A new study published in the Journal of the American Medical Association (JAMA) has drawn a deluge of media attention this week, with coverage from Time Magazine, CNN, ABC News, CBS News, NBC News, MSNBC, and many others.
The study, which is based on data from over two million people in the Danish health and civil service registers, finds that first-time mothers are at an increased risk for a host of mental health disorders that include but also go far beyond postpartum depression - anxiety disorders, bipolar disorder and schizophrenia - with the greatest risk during the first three months after childbirth.
They also found that first-time childbearing women had a risk of postpartum mental illness at a rate 7.3 times higher than for women who had given birth previously.

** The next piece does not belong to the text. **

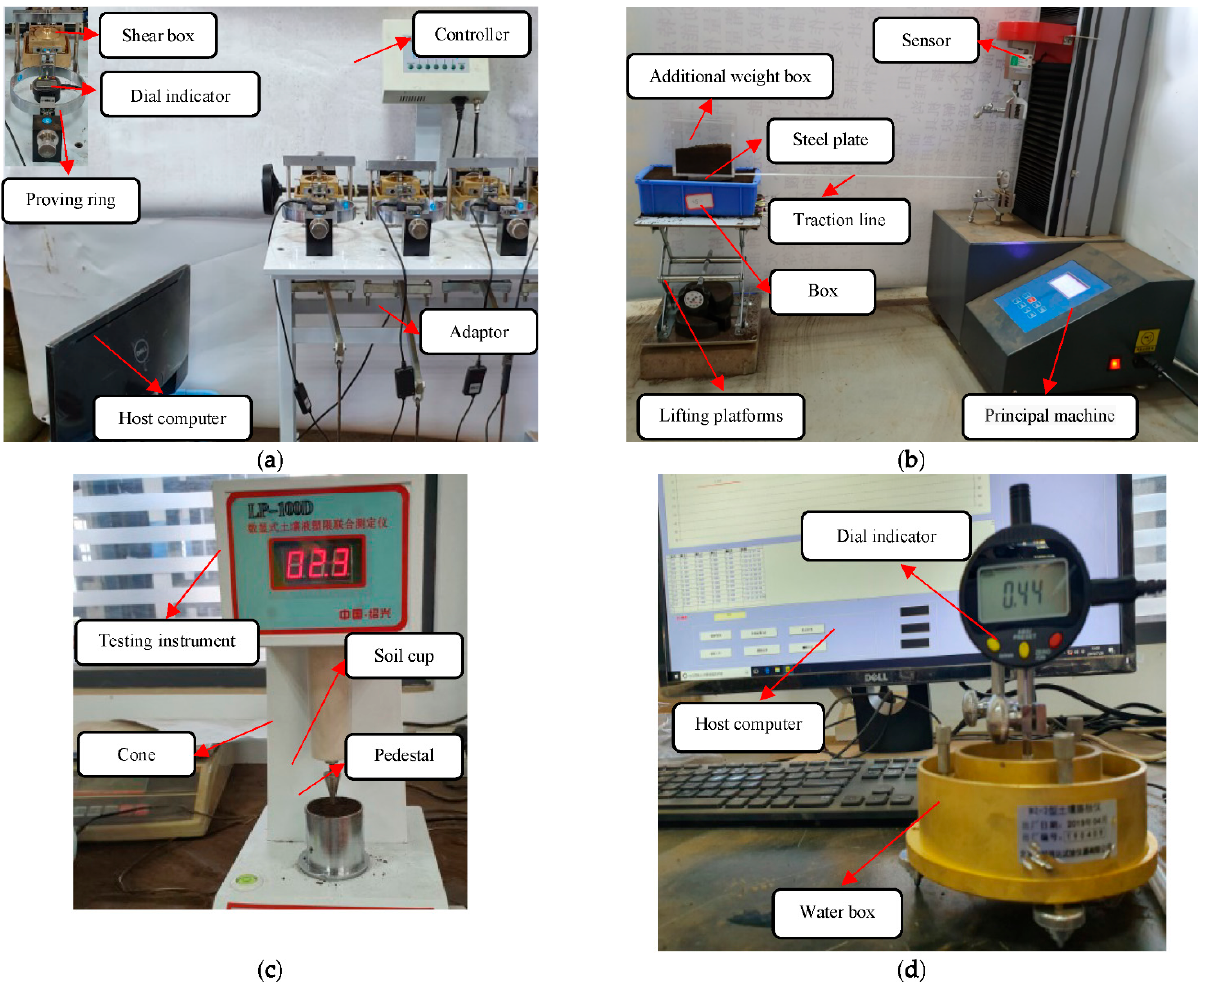
Figure 2. Test instruments: ( a ) ZJ-4L strain-controlled direct shear apparatus, ( b ) soil adhesion test bench, ( c ) LP-100D digital display soil liquid-plastic limit determinator, and ( d ) WZ-2 soil dilatometer.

The study found postpartum depression affecting 10 to 15 percent of all mothers, but the team also notes that this data is an "underestimate," given the fact that approximately 40 to 50 percent of postpartum mental illness goes undiagnosed.
At least one previous study found that some new fathers also suffer from depression after a child is born, but the current JAMA study argues against any association between fatherhood and the onset of mental illness.
Also published in this edition of JAMA: a group-authored editorial, "Postpartum Depression: A Major Public Health Problem."